In one of our mid-week home groups a number of people spoke of how it was this very thing, Christ’s humanity, his vulnerability, that made him attractive to them. But back then, far more people would have been shocked by this “weakness” and “lack of status” than attracted to it.
The Christian gospel has had an impact on our own culture. Those who brag about their accomplishments or treat subordinates with disdain are rightly frowned upon. That would not have been the case 2000 years ago. But too often the appearance of humility is not backed up by practice. We commonly speak of “false humility”.
For the church, with the example of Christ ever before us, we know what humility looks like, and as Paul urges, our attitude should be the same as Christ’s.
In the home, humility is the putting of the needs of our spouse or children before our own. Even as I wrote this sermon I was struck by how many ways I can find to put my needs first. I need to get this job done; I need space to do this. I need to have a well-earned rest. And make those choices in isolation from the needs of those around me.

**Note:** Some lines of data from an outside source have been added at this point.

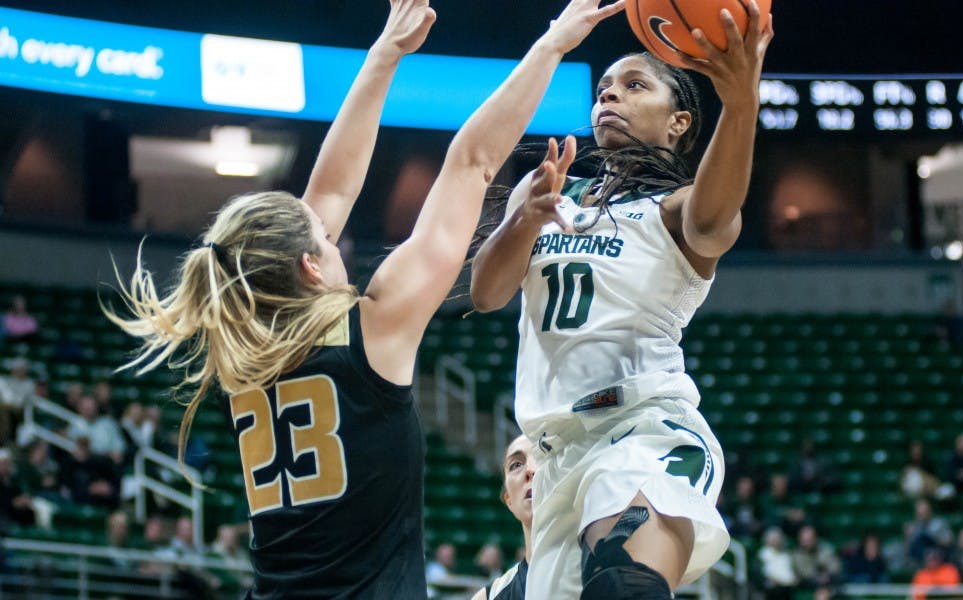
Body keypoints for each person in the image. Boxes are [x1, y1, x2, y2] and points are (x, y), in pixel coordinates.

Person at [103, 0, 625, 597]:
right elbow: (473, 163)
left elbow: (328, 192)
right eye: (327, 239)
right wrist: (553, 44)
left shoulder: (238, 355)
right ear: (308, 267)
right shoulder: (371, 331)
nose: (336, 235)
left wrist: (385, 54)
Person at [471, 4, 773, 595]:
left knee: (621, 578)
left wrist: (741, 103)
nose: (610, 97)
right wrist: (523, 220)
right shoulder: (550, 195)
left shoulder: (678, 207)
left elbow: (717, 216)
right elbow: (486, 293)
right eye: (604, 88)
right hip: (555, 450)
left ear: (680, 122)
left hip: (645, 427)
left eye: (634, 86)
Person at [473, 434, 535, 600]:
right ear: (509, 502)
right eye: (516, 464)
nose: (531, 469)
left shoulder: (600, 574)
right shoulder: (489, 597)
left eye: (543, 455)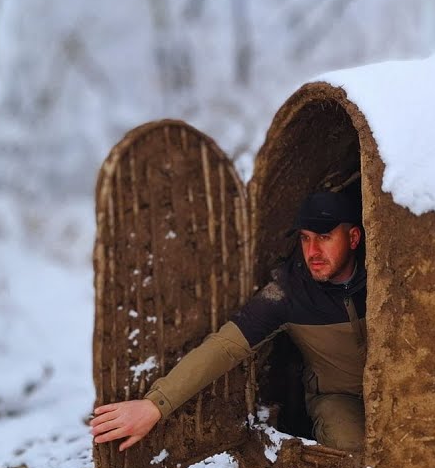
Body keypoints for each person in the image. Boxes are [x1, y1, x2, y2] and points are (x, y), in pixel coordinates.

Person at [90, 191, 368, 453]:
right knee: (351, 442)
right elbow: (225, 346)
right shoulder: (287, 292)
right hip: (337, 398)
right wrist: (155, 404)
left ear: (354, 238)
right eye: (305, 238)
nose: (312, 251)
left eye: (324, 237)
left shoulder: (383, 278)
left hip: (395, 389)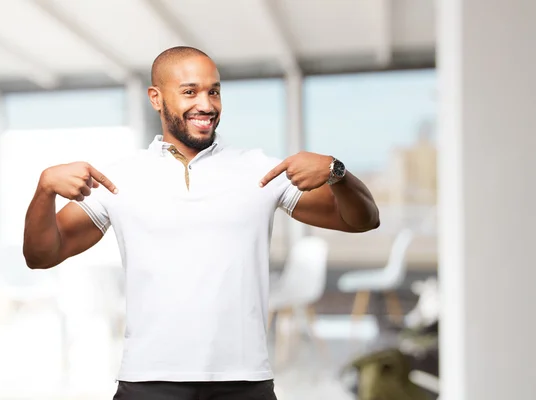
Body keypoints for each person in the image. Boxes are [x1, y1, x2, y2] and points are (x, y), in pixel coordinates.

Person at [23, 46, 380, 400]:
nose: (206, 105)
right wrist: (44, 191)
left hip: (245, 382)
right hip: (148, 381)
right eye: (190, 92)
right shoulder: (118, 178)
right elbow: (41, 255)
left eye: (214, 91)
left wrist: (337, 172)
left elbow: (362, 219)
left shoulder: (261, 170)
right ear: (156, 98)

In the workplace, humility is the recognising of the needs of those around us, even if that may come at the cost of promotion or advancement, or us failing to meet our targets to enable others to meet theirs.
In all areas of our lives, humility is the attitude of heart that encourages and challenges us to step back and put others first.
If you are like me, you may be thinking, how do I live like that? It goes against so much of my own human nature, and it goes against so much of our culture’s approach to life too. Well, the good news is that we have been given God’s spirit to strengthen and empower us, the God himself who has taken this route.
Imagine if, a few years ago, you had had to stand up to some minor injustice at work or in the community, and then you were told, but you’ll have Nelson Mandela to stand beside you, to guide you and encourage you, we’d probably have felt far more confident to take that stand. Or if, a few years ago, you had been asked to care for someone ill at home, but you were told, but you’ll have Mother Theresa to help you and encourage you, well the burden of that care would probably feel more bearable.
Well, Jesus Christ, the one who gave up everything, emptied himself, to serve the needs of others, is with us, by His Spirit, encouraging us, guiding us. So as Paul says, lets “continue to work out our salvation”, in other words, let’s put it into practice, and be a united and humble people this day.